Guan Yin and Avalokitesvara

Buddhist religion as I know it as a child is about going t o Guan Yin (观音) temple and swiveled a few joss sticks around in the air in front of a statue. I have never heard of Prajnaparamita sutras or the tathagatagarbha or the lotus sutras. I suspect that most people who visit the temple don’t know that either. Or who is Avalokitesvara for that matter. Most Mahayana followers in Malaysia are no longer connected to the Mahayana buddhists that occupies the Bujang Valley and Kinta Valley during the early 6-7th century. The history that we remembered started in the 15th century. Even our National Museum I visited recently discounted the history before the 15th century as part of Malaysia’s history. While the Bujang and Kinta Valley mahayana tradition may have originated from the ancient kingdom of SriVijaya in Sumatra, the Guan Yin phenomena is from China.
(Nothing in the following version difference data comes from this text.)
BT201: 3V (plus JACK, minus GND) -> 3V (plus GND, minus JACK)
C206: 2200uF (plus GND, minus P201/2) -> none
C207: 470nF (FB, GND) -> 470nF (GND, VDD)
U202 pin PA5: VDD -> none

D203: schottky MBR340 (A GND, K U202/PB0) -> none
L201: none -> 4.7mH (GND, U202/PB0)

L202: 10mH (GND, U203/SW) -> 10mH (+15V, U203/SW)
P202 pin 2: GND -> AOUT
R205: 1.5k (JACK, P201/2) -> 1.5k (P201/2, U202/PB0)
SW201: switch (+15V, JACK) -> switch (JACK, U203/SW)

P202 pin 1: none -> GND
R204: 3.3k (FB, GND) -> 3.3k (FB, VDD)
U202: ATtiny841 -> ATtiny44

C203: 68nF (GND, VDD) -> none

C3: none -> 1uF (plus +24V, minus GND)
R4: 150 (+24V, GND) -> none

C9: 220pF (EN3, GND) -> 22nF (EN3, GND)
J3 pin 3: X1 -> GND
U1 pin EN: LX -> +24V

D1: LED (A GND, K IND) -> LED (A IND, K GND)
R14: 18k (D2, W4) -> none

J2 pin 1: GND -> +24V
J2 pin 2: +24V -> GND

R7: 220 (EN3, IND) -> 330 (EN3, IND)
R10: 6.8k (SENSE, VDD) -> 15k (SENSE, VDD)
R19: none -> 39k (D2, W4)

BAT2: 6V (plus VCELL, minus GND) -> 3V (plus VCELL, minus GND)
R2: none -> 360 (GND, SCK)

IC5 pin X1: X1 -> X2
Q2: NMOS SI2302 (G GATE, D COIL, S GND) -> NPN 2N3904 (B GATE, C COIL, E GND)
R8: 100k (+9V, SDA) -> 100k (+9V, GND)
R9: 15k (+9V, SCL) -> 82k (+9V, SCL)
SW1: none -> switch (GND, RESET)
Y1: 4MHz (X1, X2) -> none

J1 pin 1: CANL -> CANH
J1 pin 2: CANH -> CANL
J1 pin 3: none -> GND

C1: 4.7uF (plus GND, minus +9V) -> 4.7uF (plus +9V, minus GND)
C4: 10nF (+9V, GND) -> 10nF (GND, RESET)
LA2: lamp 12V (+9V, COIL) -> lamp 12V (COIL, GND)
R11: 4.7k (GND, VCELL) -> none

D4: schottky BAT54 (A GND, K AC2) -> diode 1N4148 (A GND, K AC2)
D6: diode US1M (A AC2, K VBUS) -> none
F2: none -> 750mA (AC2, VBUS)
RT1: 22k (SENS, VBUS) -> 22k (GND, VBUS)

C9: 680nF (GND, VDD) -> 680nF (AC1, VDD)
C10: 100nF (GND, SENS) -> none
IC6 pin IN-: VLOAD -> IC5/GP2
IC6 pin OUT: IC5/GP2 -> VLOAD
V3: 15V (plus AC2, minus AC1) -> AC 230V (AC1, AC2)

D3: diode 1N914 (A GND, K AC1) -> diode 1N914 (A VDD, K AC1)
Avalokitesvara was the original celestial bodhisatva mentioned in mahayana sutras. It was transformed into Guan Yin in China after some ‘evolution’. but physical appearance aside, it still serves similar function as the original Avalokitesvara. It is still the compassionate and merciful being that can grand wishes and help the suffering. Avalokitesvara was mentioned both in the Lotus Sutras and the Karandavyuha sutra. Unlike the Theravada tradition which was first written down in Pali language in Sri Langka, the early mahayana sutras are only found in Sanskrit.

The interesting thing about the name is the literal translation. Depending on how you split the word ‘Avalokitesvara’, we see different meaning. The word in Sanskrit means “the Lord who look down”. ‘Swara’ would mean “Lord”. However, ‘Iswara’ in sanskrit means ’sound’ as perhaps some scholars believed how it was translated to “yin” in chinese which also means ’sound’. ‘Guan’ in chinese means seeing or looking.

To date, there has been so many mahayana sutras written and added to the list after the death of Sakyamuni that only scholars doing religious studies would know all of them. For most mahayana followers in malaysia, I believe that they have only inherited the form and not the content of the real teaching. We just have to realise that going to visit Guan Yin temple regularly will not make you a buddhist. I stop calling myself a buddhist a long time ago. I still enjoy going to buddhist temples some times, not to burn joss stick of course. There is just this connectiveness about chinese and Buddhist temples that I can’t get rid of.